1
votes

I am running Solr cluster 7.4 with 2 nodes and 9 shards and 2 replicas for each shard.

When one of the servers crashes, I see this message (Skipping download for _3nap.fnm because it already exists) in logs:

2019-04-16 09:20:21.333 INFO  (recoveryExecutor-4-thread-36-processing-n:192.168.1.2:4239_solr 
x:telegram_channel_post_archive_shard5_replica_n53 
c:telegram_channel_post_archive s:shard5 r:core_node54) 
[c:telegram_channel_post_archive s:shard5 r:core_node54 
x:telegram_channel_post_archive_shard5_replica_n53] 
o.a.s.h.IndexFetcher Skipping download for _3nap.fnm because it already exists
2019-04-16 09:20:35.265 INFO  (recoveryExecutor-4-thread-36-processing-n:192.168.1.2:4239_solr x:telegram_channel_post_archive_shard5_replica_n53 c:telegram_channel_post_archive s:shard5 r:core_node54) [c:telegram_channel_post_archive s:shard5 r:core_node54 x:telegram_channel_post_archive_shard5_replica_n53] o.a.s.h.IndexFetcher Skipping download for _3nap.dim because it already exists
2019-04-16 09:20:51.437 INFO  (recoveryExecutor-4-thread-36-processing-n:192.168.1.2:4239_solr x:telegram_channel_post_archive_shard5_replica_n53 c:telegram_channel_post_archive s:shard5 r:core_node54) [c:telegram_channel_post_archive s:shard5 r:core_node54 x:telegram_channel_post_archive_shard5_replica_n53] o.a.s.h.IndexFetcher Skipping download for _3nap.si because it already exists
2019-04-16 09:21:00.528 INFO  (qtp1543148593-32) [c:telegram_channel_post_archive s:shard20 r:core_node41 x:telegram_channel_post_archive_shard20_replica_n38] o.a.s.u.p.LogUpdateProcessorFactory [telegram_channel_post_archive_shard20_replica_n38]  webapp=/solr path=/update params={update.distrib=FROMLEADER&update.chain=dedupe&distrib.from=http://192.168.1.1:4239/solr/telegram_channel_post_archive_shard20_replica_n83/&min_rf=2&wt=javabin&version=2}{add=[9734588300_4723 (1630961769251864576), 9734588300_4693 (1630961769253961728), 9734588300_4670 (1630961769255010304), 9734588300_4656 (1630961769255010305)]} 0 80197

How is the recovery method in Solar?

Will they transfer all the documents from the shard or only the broken parts?

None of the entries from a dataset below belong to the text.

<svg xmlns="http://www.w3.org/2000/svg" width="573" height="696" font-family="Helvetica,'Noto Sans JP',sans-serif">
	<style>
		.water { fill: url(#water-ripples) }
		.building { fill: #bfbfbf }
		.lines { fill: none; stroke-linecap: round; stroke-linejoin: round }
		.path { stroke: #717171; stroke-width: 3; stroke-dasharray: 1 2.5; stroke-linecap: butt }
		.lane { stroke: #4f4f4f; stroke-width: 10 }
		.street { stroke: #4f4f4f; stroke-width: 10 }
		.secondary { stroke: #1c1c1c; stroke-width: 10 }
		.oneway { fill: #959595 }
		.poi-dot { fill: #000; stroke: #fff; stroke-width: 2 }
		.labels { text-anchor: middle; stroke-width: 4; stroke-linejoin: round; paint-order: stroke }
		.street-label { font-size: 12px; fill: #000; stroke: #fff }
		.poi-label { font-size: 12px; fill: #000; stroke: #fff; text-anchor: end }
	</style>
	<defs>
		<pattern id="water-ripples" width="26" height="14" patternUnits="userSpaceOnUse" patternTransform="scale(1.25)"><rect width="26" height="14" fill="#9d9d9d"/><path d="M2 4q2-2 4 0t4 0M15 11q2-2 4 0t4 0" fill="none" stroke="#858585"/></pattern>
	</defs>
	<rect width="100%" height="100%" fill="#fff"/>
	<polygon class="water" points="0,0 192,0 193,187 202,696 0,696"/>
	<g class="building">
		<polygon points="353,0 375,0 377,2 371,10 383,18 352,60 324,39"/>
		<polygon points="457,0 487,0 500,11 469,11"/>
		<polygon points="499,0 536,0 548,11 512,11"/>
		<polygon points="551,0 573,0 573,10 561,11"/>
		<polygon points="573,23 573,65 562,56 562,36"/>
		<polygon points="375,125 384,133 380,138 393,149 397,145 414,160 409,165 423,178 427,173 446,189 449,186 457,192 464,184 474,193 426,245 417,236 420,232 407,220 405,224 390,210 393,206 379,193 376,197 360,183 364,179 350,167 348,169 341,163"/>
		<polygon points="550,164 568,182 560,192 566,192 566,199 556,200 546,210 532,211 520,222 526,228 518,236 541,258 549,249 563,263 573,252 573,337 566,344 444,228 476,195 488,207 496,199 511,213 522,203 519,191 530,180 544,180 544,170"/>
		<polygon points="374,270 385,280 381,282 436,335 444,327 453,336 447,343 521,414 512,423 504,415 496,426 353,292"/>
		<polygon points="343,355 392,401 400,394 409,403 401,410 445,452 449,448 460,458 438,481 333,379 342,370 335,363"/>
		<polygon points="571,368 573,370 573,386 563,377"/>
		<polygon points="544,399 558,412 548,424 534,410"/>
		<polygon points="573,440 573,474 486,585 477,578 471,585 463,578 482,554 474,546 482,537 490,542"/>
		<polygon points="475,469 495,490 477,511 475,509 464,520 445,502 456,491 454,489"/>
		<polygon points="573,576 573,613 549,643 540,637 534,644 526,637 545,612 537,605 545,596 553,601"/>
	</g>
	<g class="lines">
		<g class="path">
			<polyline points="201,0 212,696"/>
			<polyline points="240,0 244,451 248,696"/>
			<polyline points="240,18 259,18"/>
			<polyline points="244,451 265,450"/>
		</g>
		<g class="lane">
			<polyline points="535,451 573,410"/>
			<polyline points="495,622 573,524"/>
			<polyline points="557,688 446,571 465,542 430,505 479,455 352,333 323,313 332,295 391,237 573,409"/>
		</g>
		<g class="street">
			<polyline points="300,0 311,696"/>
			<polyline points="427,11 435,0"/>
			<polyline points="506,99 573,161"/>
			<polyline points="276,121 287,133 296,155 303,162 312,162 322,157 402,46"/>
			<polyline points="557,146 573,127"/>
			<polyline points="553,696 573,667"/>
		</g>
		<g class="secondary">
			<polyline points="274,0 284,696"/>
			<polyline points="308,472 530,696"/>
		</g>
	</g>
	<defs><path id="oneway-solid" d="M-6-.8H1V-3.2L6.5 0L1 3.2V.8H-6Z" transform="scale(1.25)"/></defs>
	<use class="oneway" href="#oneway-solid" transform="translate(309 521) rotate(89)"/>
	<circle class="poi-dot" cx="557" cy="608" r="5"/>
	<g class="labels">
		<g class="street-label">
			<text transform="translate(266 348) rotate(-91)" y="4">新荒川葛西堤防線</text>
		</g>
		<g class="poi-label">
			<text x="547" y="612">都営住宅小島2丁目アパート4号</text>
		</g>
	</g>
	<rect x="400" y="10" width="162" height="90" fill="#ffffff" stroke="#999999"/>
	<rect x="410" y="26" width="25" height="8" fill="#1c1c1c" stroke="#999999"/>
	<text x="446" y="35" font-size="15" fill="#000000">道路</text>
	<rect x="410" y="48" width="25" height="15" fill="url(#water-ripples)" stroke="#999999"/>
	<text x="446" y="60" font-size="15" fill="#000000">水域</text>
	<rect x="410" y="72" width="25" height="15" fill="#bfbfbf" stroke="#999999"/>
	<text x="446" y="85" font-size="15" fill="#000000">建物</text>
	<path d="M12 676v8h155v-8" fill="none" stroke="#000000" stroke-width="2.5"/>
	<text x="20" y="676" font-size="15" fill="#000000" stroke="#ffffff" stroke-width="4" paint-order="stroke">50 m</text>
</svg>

I found this note in the document:

If a leader goes down, it may have sent requests to some replicas and not others. So when a new potential leader is identified, it runs a synch process against the other replicas. If this is successful, everything should be consistent, the leader registers as active, and normal actions proceed. If a replica is too far out of sync, the system asks for a full replication/replay-based recovery.

but I don't understand this part and what does this mean? If a replica is too far out of sync

1

1 Answers

1
votes

The note just says that it'll attempt to sync as little as possible, but if that's not possible - i.e. the sync is so far behind that the transaction log isn't usable any longer, the complete set of files in the index will be replicated to the index. This takes longer than regular replication.

The message you're getting is that the file in question has already been replicated, so it doesn't have to be sent to the replica again.